Correction: Senate-Oregon story

PORTLAND, Ore. (AP) — In a story May 19 about a police report saying Oregon Senate candidate Monica Wehby’s ex-husband called police to report she was harassing him, The Associated Press reported erroneously that her ex-husband, Jim Grant, told an officer that he had “been violent with her” over about three years. Grant told the officer that he had been violent with her about three years earlier.

A corrected version of the story is below:

Ex-husband accused Oregon candidate of harassment

Ex-husband accused Oregon Senate candidate Monica Wehby of Harassment during divorce

By JONATHAN J. COOPER

Associated Press

PORTLAND, Ore. (AP) — The ex-husband of Oregon Senate candidate Monica Wehby called police to accuse her of harassing him as they were going through a divorce in 2007, according to a police report made public Monday.

The report is the second in less than a week of a former companion calling police on Wehby as the relationship deteriorated. It comes as the Tuesday deadline approaches for voters to return their ballots in Oregon’s all-mail primary.

The latest report, dated December 2007, said Wehby’s ex-husband, Jim Grant, called police during an altercation at the couple’s Portland home. The report says Grant told an officer he “is tired of the ongoing harassment by his wife.”

Grant told police that over the previous year, Wehby had pulled his hair, slapped him and thrown items at him. On the night he called, he said Wehby slapped him with a pad of paper. The officer wrote that he saw a small red dot on Grant’s cheek, but wasn’t sure what might have caused it.

Grant also told the officer that he’d “been violent with her” about three years earlier. The report does not elaborate, and Grant could not be reached.

Wehby denied hitting Grant with a pad of paper and portrayed Grant as the aggressor, saying he began swearing and yelling at her while she was on the phone with the nanny.

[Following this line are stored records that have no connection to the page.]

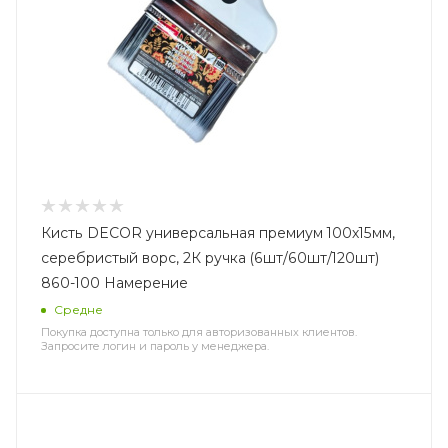
Кисть DECOR универсальная премиум 100х15мм,
серебристый ворс, 2К ручка (6шт/60шт/120шт)
860-100 Намерение
Средне
Покупка доступна только для авторизованных клиентов.
Запросите логин и пароль у менеджера.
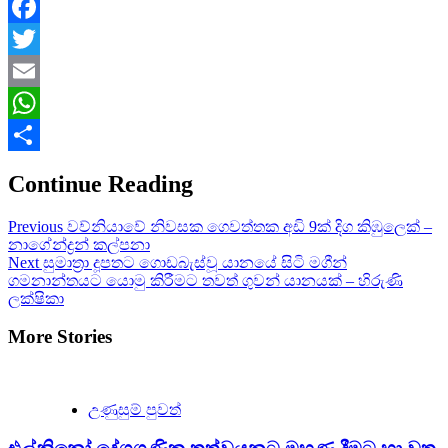
Facebook
Twitter
Email
WhatsApp
Share
Continue Reading
Previous
වව්නියාවේ නිවසක ගෙවත්තක අඩි 9ක් දිග කිඹුලෙක් –
නාගේන්ද්‍රන් කල්පනා
Next
සුමාත්‍රා දූපතට ගොඩබැස්වූ යානයේ සිටි මගීන්
ගමනාන්තයට යොමු කිරීමට තවත් ගුවන් යානයක් – හිරුණි
ලක්ෂිකා
More Stories
උණුසුම් පුවත්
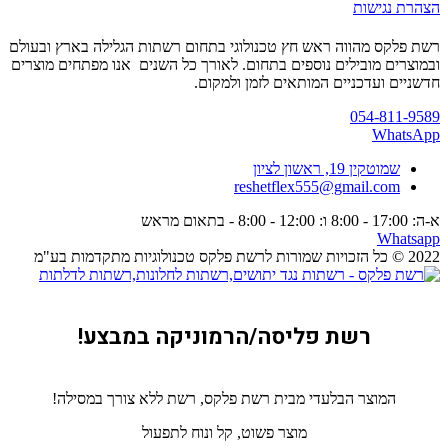
הצהרת נגישות
רשת פלקס מהווה ראש חץ טכנולוגי בתחום רשתות הגלילה בארץ ובעולם
ובמוצרים מובילים נוספים בתחום. לאורך כל השנים אנו מפתחים מוצרים
חדשניים ועדכניים המותאים לזמן ולמקום.
054-811-9589
WhatsApp
שמוטקין 19, ראשון לציון
reshetflex555@gmail.com
א-ה: 17:00 - 8:00 ו: 12:00 - 8:00 - בתאום מראש
Whatsapp
2022 © כל הזכויות שמורות לרשת פלקס טכנולוגיות מתקדמות בע"מ
רשת פליסה/הרמוניקה במבצע!
המוצר הבלעדי מבית רשת פלקס, רשת ללא צורך במסילה!
מוצר פשוט, קל ונוח לתפעול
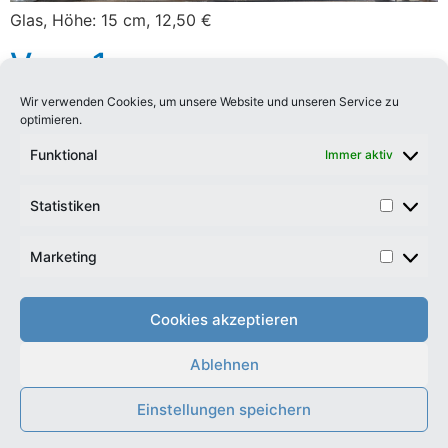
Glas, Höhe: 15 cm, 12,50 €
Vase 1
Wir verwenden Cookies, um unsere Website und unseren Service zu
optimieren.
Funktional
Immer aktiv
Statistiken
Marketing
Cookies akzeptieren
Ablehnen
Porzellan, Höhe: 23 cm, 16,50 €
Einstellungen speichern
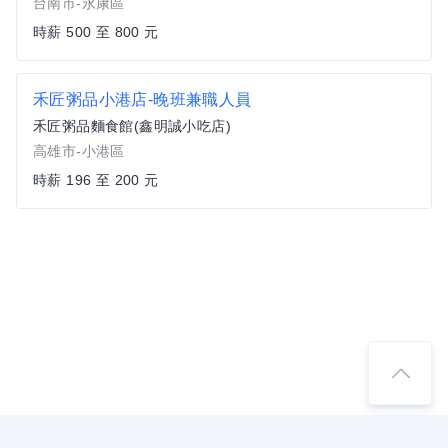
台南市-永康區
時薪 500 至 800 元
禾匠粥品小港店-晚班兼職人員
禾匠粥品麵食館(鑫明誠小吃店)
高雄市-小港區
時薪 196 至 200 元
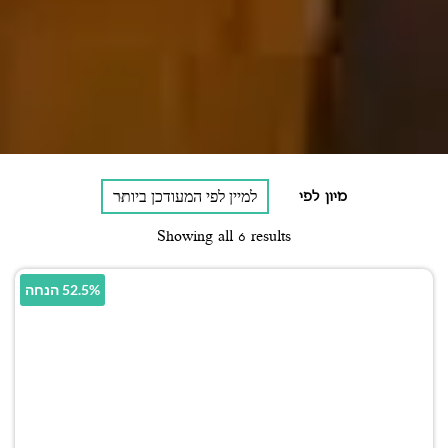
מיון לפי
Showing all 6 results
52.5% הנחה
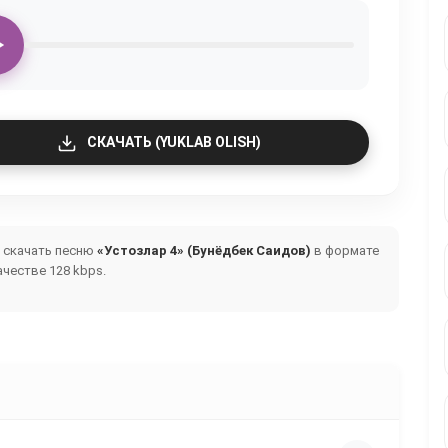
СКАЧАТЬ (YUKLAB OLISH)
и скачать песню
«Устозлар 4» (Бунёдбек Саидов)
в формате
честве 128 kbps.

The report did not result in any charges. It was first reported by The Oregonian.

On Friday, a separate police report showed Wehby’s former boyfriend, Andrew Miller, called police last year reporting that she was stalking him and harassing his former employees. Miller later funded a super PAC attacking Wehby’s Republican primary opponent, Jason Conger, and said he regretted calling police.

“Like a lot of women, I’ve gone through a divorce that was a trying time in my life for me and for my family,” Wehby said in a statement. “I’m deeply saddened that such a personal matter, which bears no relevance to my Senate campaign, has been used as a political weapon to attack my character.”

In previous primaries, fewer than half the ballots were cast in the last two days of the election, so the impact of the latest revelations on Wehby’s fortunes will be limited. Through Sunday, 24 percent of registered Republicans had cast a ballot.